• Brief: Where a picture appears, skip it; print everything else in the records exactly as it stands.

◆ ◆ ◆ ◆

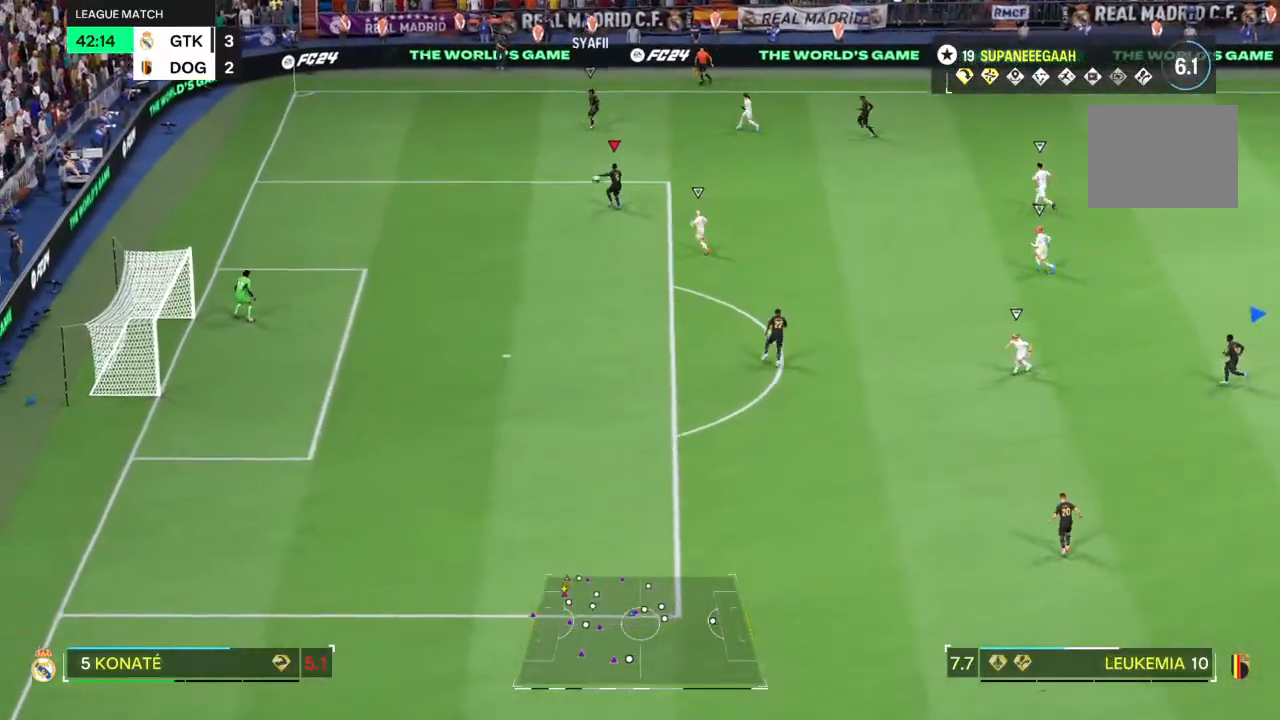
Gameplay with a controller (PlayStation layout); each line is a JSON object with the inputs held at the frame after it. "events" lists button and stick changes between this image and that frame as [ms after this image, input, new state], when the widget could be followed in between. Not read: L3 R3.
{"buttons": [], "left_stick": "right", "right_stick": "center", "events": [[50, "left_stick", "right"], [67, "L2", "down"], [233, "L2", "up"]]}
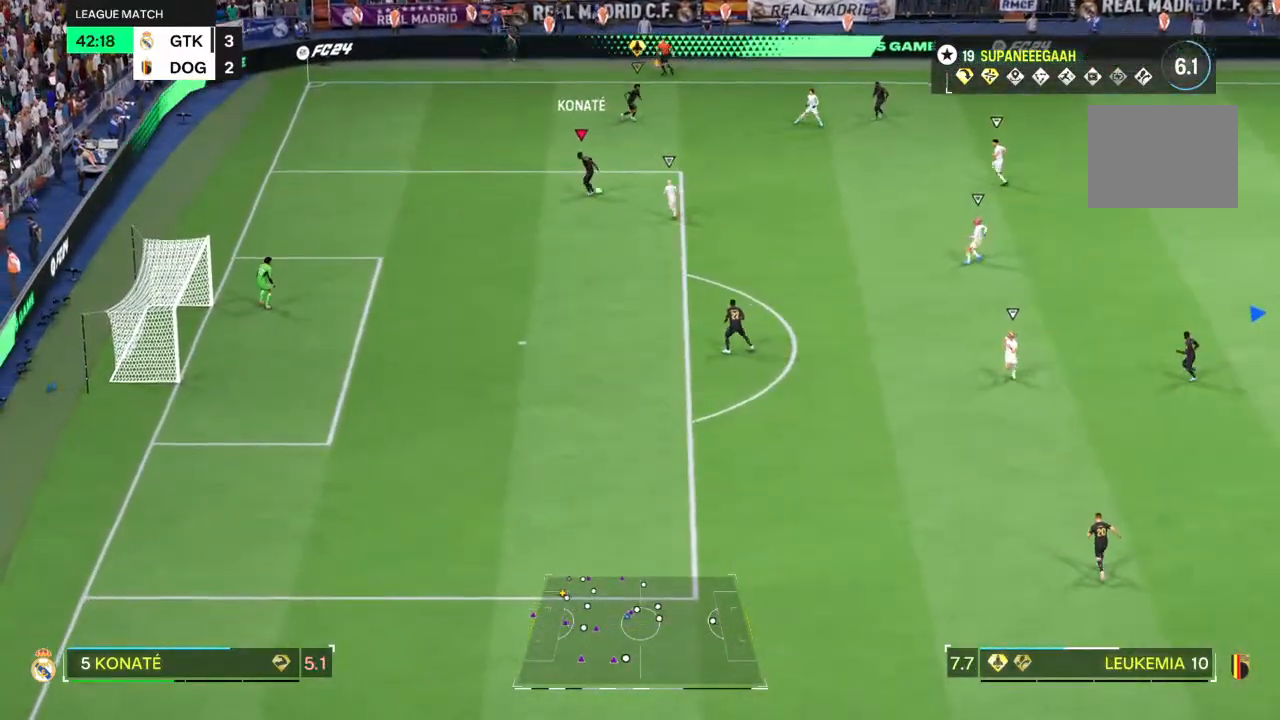
{"buttons": [], "left_stick": "down-right", "right_stick": "center", "events": [[417, "left_stick", "down-right"]]}
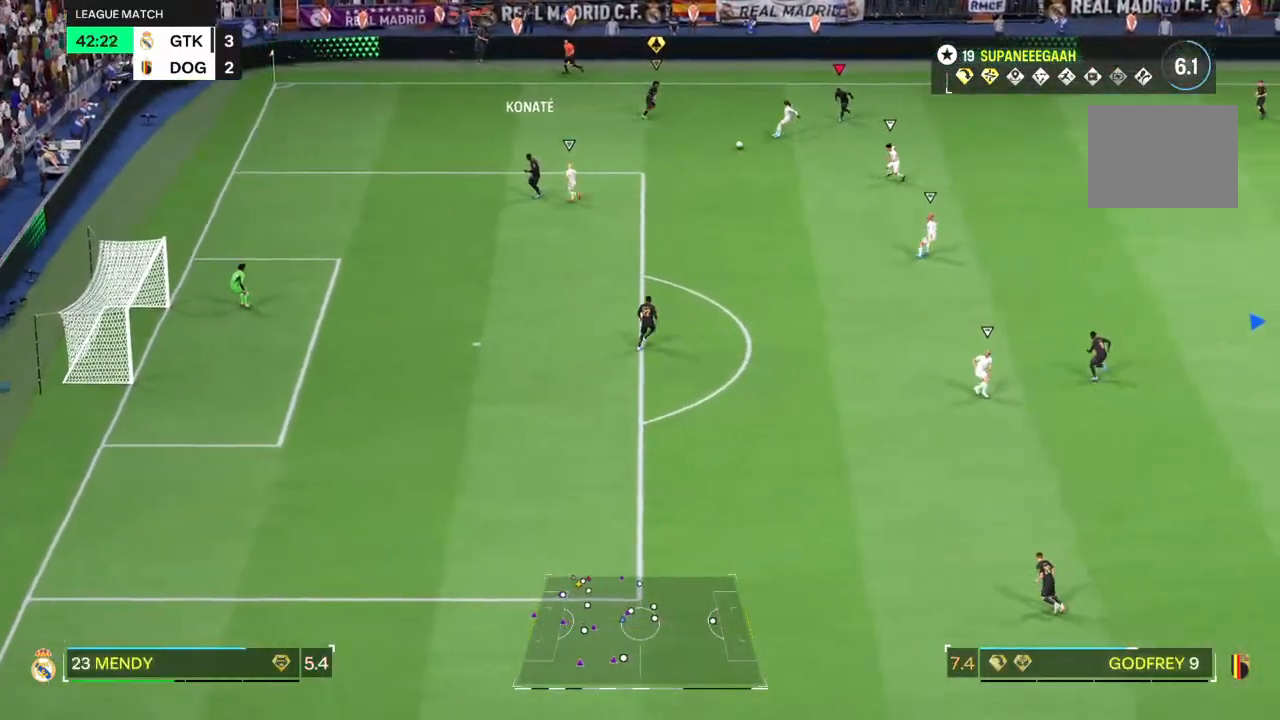
{"buttons": ["R2"], "left_stick": "down-right", "right_stick": "center", "events": [[217, "right_stick", "down-left"], [300, "R2", "down"], [317, "right_stick", "center"]]}
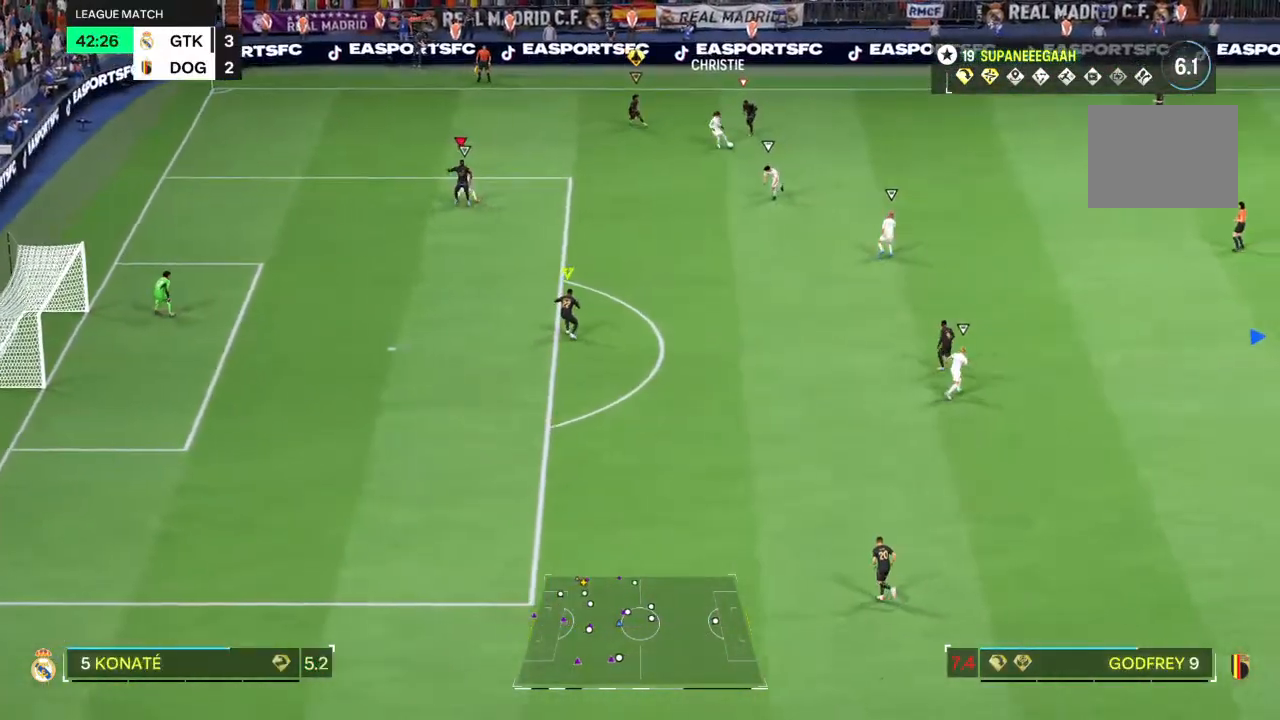
{"buttons": ["R2"], "left_stick": "down-right", "right_stick": "center", "events": []}
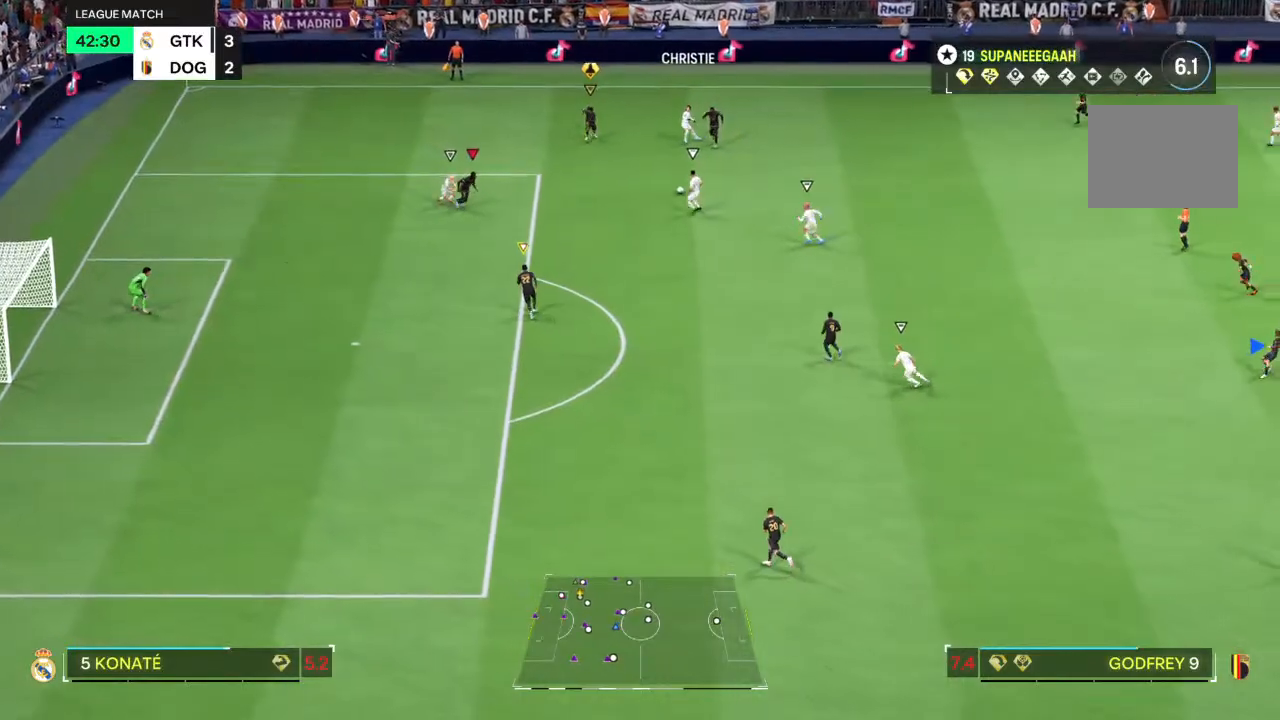
{"buttons": ["R2"], "left_stick": "down-right", "right_stick": "center", "events": []}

◆ ◆ ◆ ◆

• Solved exercise:
Gameplay with a controller (PlayStation layout); each line is a JSON object with the inputs held at the frame after it. "events" lists button and stick changes between this image and that frame as [ms after this image, input, new state], when the widget could be followed in between. Not read: L3 R3.
{"buttons": [], "left_stick": "right", "right_stick": "center", "events": [[50, "left_stick", "right"], [67, "L2", "down"], [233, "L2", "up"]]}
{"buttons": [], "left_stick": "down-right", "right_stick": "center", "events": [[417, "left_stick", "down-right"]]}
{"buttons": ["R2"], "left_stick": "down-right", "right_stick": "center", "events": [[217, "right_stick", "down-left"], [300, "R2", "down"], [317, "right_stick", "center"]]}
{"buttons": ["R2"], "left_stick": "down-right", "right_stick": "center", "events": []}
{"buttons": ["R2"], "left_stick": "down-right", "right_stick": "center", "events": []}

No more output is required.